**Extract provided**
____
All /api/stats/*, /api/keys/*, and /api/stats/export endpoints require authentication (session cookie or API key). The ingestion endpoint and health checks are unauthenticated.

Common Query Parameters

Parameter Default Description
site_id (required) Analytics property identifier
period 30d Time period: day, today, 7d, 30d, 90d
start_date (none) Explicit start date (YYYY-MM-DD)
end_date (none) Explicit end date (YYYY-MM-DD)
limit 10 Result limit (breakdowns only, max 1000)

Endpoints

Health and Monitoring

Method Endpoint Description
GET /health Liveness check (returns ok)
GET /health/ready Readiness probe — queries DuckDB; returns 503 if not ready
GET /health/detailed JSON system status (version, buffer, auth, GeoIP, behavioral extension, cache)
GET /metrics Prometheus metrics (text/plain; version=0.0.4)
GET /robots.txt Crawler policy
GET /.well-known/security.txt RFC 9116 security contact

Authentication

Method Endpoint Description
POST /api/auth/setup First-run admin password setup
POST /api/auth/login Login with credentials
POST /api/auth/logout Logout and clear session
GET /api/auth/status Check authentication status

Ingestion

Method Endpoint Description
POST /api/event Ingest a tracking event (permissive CORS, 64 KB body limit)
GET /api/event Pixel tracking — same parameters via query string; returns 1×1 GIF

Core Analytics (authenticated)

Method Endpoint Description
GET /api/stats/main Unique visitors, pageviews, bounce rate, avg session duration
GET /api/stats/timeseries Time-bucketed visitor and pageview counts
GET /api/stats/breakdown/{dim} Breakdown by: pages, sources, browsers, os, devices, countries

Advanced Analytics (authenticated, requires behavioral extension)
____
Source data:
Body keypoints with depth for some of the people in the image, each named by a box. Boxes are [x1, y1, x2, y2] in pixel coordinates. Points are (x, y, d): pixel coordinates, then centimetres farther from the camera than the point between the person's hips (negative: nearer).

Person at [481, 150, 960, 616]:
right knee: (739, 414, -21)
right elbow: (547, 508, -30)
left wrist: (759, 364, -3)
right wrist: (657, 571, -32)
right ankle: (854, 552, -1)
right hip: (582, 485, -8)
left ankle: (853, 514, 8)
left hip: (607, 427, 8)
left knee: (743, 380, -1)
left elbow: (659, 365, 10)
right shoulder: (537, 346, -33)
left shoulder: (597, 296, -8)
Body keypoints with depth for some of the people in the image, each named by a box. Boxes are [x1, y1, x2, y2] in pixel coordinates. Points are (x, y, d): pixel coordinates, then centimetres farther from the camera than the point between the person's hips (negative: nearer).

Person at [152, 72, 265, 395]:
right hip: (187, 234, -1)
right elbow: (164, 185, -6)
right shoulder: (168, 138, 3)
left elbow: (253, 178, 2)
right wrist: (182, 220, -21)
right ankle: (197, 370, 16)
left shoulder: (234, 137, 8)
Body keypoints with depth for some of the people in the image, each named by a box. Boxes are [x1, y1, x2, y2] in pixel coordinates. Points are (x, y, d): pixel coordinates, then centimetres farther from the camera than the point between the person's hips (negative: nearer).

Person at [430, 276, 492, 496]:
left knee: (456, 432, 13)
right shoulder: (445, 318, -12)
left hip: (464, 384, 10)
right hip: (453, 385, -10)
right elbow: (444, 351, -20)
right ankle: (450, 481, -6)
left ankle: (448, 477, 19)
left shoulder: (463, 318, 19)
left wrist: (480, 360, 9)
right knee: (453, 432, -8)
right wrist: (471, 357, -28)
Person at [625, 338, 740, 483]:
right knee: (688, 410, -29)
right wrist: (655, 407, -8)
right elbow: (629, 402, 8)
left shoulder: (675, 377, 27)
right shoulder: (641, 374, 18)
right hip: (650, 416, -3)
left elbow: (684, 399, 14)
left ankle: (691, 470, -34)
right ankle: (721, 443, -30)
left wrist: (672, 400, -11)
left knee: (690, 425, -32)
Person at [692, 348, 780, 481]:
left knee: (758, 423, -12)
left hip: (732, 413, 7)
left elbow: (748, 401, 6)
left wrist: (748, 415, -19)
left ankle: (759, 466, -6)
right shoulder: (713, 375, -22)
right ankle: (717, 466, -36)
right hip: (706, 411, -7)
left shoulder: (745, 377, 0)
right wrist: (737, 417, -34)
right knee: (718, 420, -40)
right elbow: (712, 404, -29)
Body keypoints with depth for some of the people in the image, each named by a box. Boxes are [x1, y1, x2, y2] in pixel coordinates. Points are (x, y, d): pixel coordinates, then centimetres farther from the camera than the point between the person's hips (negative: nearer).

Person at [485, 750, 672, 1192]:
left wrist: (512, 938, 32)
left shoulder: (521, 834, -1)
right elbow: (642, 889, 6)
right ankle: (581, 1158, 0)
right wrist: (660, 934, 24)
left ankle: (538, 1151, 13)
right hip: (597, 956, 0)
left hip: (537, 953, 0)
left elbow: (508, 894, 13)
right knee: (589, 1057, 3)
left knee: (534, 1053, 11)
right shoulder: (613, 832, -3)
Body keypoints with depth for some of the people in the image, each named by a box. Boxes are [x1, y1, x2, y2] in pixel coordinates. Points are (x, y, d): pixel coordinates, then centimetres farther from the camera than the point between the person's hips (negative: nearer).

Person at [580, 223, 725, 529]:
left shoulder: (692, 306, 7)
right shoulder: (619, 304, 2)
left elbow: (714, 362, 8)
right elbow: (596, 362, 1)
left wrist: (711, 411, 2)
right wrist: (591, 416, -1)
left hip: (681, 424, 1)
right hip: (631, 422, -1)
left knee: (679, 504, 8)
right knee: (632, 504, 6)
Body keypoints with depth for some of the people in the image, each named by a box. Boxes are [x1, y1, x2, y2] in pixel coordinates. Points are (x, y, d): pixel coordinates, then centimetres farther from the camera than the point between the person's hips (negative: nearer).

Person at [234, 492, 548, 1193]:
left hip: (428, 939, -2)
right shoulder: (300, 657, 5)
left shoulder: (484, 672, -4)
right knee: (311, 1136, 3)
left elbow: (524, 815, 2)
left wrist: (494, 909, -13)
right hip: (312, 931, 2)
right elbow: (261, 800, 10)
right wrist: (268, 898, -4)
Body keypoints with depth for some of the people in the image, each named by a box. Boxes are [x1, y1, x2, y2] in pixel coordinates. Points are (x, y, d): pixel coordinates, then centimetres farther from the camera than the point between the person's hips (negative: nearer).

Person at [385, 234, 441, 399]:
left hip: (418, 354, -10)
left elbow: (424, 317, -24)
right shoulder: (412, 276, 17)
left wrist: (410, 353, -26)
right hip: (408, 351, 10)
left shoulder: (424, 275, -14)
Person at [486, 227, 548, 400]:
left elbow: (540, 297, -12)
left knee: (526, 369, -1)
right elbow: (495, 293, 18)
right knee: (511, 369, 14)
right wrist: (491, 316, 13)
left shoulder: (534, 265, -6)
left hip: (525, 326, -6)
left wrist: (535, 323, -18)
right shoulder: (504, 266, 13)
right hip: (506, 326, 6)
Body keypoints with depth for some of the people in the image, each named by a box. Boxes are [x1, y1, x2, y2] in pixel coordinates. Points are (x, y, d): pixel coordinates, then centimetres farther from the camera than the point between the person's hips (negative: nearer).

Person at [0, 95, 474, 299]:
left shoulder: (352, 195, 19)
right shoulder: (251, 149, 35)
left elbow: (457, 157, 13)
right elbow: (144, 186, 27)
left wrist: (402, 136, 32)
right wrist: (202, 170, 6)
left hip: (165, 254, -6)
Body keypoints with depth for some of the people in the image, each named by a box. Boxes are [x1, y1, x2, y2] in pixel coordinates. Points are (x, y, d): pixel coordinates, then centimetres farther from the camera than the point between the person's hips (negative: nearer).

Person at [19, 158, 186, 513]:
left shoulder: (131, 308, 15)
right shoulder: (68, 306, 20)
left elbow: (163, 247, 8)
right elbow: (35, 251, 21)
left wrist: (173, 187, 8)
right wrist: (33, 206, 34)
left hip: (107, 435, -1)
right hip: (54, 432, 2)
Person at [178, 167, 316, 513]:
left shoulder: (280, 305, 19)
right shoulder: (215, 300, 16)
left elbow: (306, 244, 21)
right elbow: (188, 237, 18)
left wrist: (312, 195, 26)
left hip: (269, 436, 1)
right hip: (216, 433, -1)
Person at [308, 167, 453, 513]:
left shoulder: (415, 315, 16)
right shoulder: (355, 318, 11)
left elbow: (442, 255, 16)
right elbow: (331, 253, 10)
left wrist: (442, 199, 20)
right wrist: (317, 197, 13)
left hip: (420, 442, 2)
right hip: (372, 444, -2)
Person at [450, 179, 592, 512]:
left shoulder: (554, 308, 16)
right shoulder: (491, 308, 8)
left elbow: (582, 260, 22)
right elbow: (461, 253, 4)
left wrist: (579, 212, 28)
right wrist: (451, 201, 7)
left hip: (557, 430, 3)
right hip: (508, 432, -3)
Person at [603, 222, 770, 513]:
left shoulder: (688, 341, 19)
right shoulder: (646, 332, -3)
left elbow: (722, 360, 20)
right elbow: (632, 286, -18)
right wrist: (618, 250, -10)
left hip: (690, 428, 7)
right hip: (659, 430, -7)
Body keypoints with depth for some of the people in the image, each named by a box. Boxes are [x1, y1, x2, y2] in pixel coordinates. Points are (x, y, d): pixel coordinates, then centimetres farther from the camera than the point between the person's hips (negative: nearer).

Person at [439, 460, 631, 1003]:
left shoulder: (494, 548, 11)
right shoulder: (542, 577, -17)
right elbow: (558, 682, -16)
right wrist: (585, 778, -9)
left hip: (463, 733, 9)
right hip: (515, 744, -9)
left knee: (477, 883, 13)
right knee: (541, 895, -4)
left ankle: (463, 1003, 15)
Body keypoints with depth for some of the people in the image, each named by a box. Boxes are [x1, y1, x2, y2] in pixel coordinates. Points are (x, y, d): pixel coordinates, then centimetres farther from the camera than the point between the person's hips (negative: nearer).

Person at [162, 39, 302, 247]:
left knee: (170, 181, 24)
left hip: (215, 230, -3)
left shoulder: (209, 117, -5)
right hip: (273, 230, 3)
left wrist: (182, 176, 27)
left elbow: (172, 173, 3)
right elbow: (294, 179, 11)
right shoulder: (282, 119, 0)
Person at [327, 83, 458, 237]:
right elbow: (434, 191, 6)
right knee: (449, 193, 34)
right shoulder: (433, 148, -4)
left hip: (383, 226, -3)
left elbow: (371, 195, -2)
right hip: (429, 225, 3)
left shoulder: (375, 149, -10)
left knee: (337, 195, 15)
____
Answer these questions from the API reference:
1. What is the default value of the period parameter?
2. What body size limit applies to POST /api/event?
3. What status code does GET /health/ready return when the service is not ready?
These records have no connection to the API reference.

**Exercise response**
1. 30d
2. 64 KB
3. 503